Even before Michael Jackson, Neil Armstrong showed us how to walk on the Moon. He was the first and watching that blurry image on my parent’s black and white television on July 20, 1969 is something I will never forget. I was a 20-year old, hurrying back from my parents cottage north of Toronto. As we drove south we heard “Tranquility Base…the Eagle has landed.” A few hours later the camera caught Armstrong descending the Lunar Excursion Module steps to the Moon’s surface. By any standard of today’s space imagery, these grainy and jerky pictures would be considered very poor quality.
His Moon walk bore no resemblance to the one Jackson perfected but to me it was the most thrilling event I had ever witnessed in my young life. Rather than a shuffle with feet planted firmly on the lunar surface, Armstrong and his partner, Buzz Aldrin, hopped and leaped in the low-gravity environment. I kept on thinking walking on the Moon bore more of a resemblance to doing the bunny hop.

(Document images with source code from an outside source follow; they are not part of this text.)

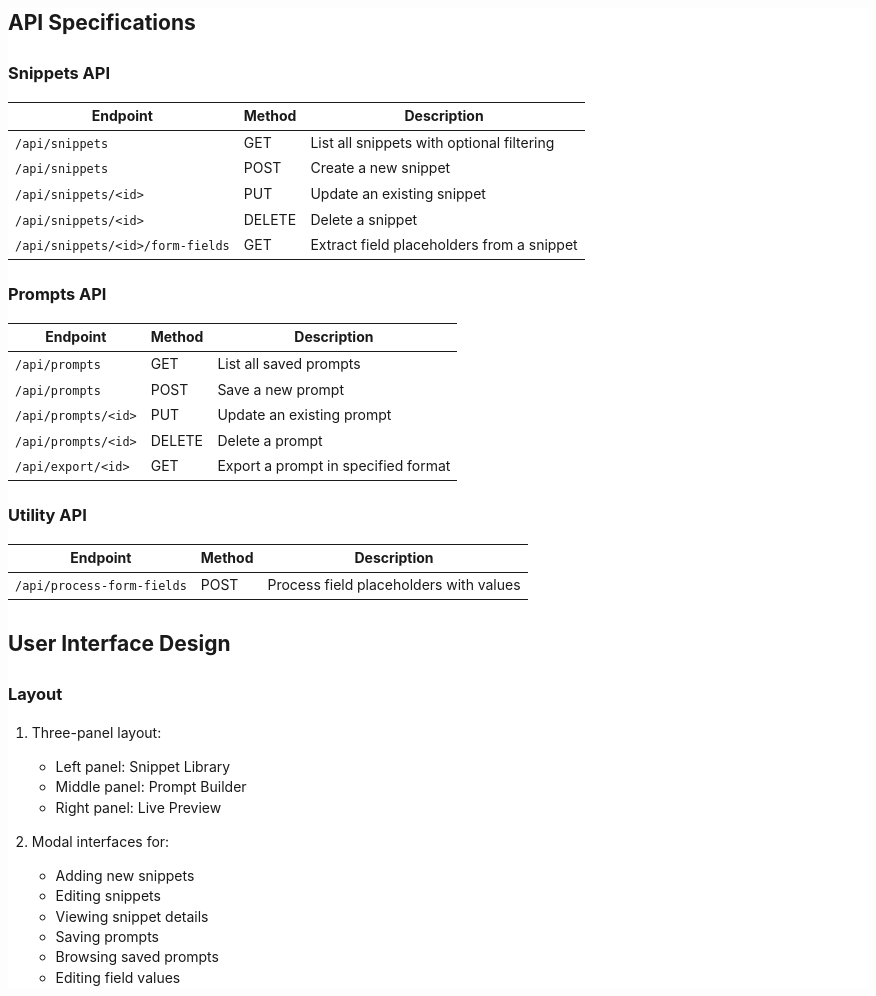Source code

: ## API Specifications

### Snippets API

| Endpoint | Method | Description |
|----------|--------|-------------|
| `/api/snippets` | GET | List all snippets with optional filtering |
| `/api/snippets` | POST | Create a new snippet |
| `/api/snippets/<id>` | PUT | Update an existing snippet |
| `/api/snippets/<id>` | DELETE | Delete a snippet |
| `/api/snippets/<id>/form-fields` | GET | Extract field placeholders from a snippet |

### Prompts API

| Endpoint | Method | Description |
|----------|--------|-------------|
| `/api/prompts` | GET | List all saved prompts |
| `/api/prompts` | POST | Save a new prompt |
| `/api/prompts/<id>` | PUT | Update an existing prompt |
| `/api/prompts/<id>` | DELETE | Delete a prompt |
| `/api/export/<id>` | GET | Export a prompt in specified format |

### Utility API

| Endpoint | Method | Description |
|----------|--------|-------------|
| `/api/process-form-fields` | POST | Process field placeholders with values |

## User Interface Design

### Layout

1. Three-panel layout:
   - Left panel: Snippet Library
   - Middle panel: Prompt Builder
   - Right panel: Live Preview

2. Modal interfaces for:
   - Adding new snippets
   - Editing snippets
   - Viewing snippet details
   - Saving prompts
   - Browsing saved prompts
   - Editing field values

His words, “One small step for a man, one giant leap for mankind,” have yet to be followed by the actions so many of us expected after that first landing. But the dream lives on as we view Mars through the eyes of a robot named Curiosity, Saturn and its fascinating moons through a spacecraft called Cassini, and the Earth through the portals of the International Space Station.
I hope that in years to come as humans establish our first space settlements that the name, Neil Armstrong, receives the prominence it deserves. I will never forget July 20, 1969 or the man who first stepped on the surface of another world representing all humanity in our reach for the stars.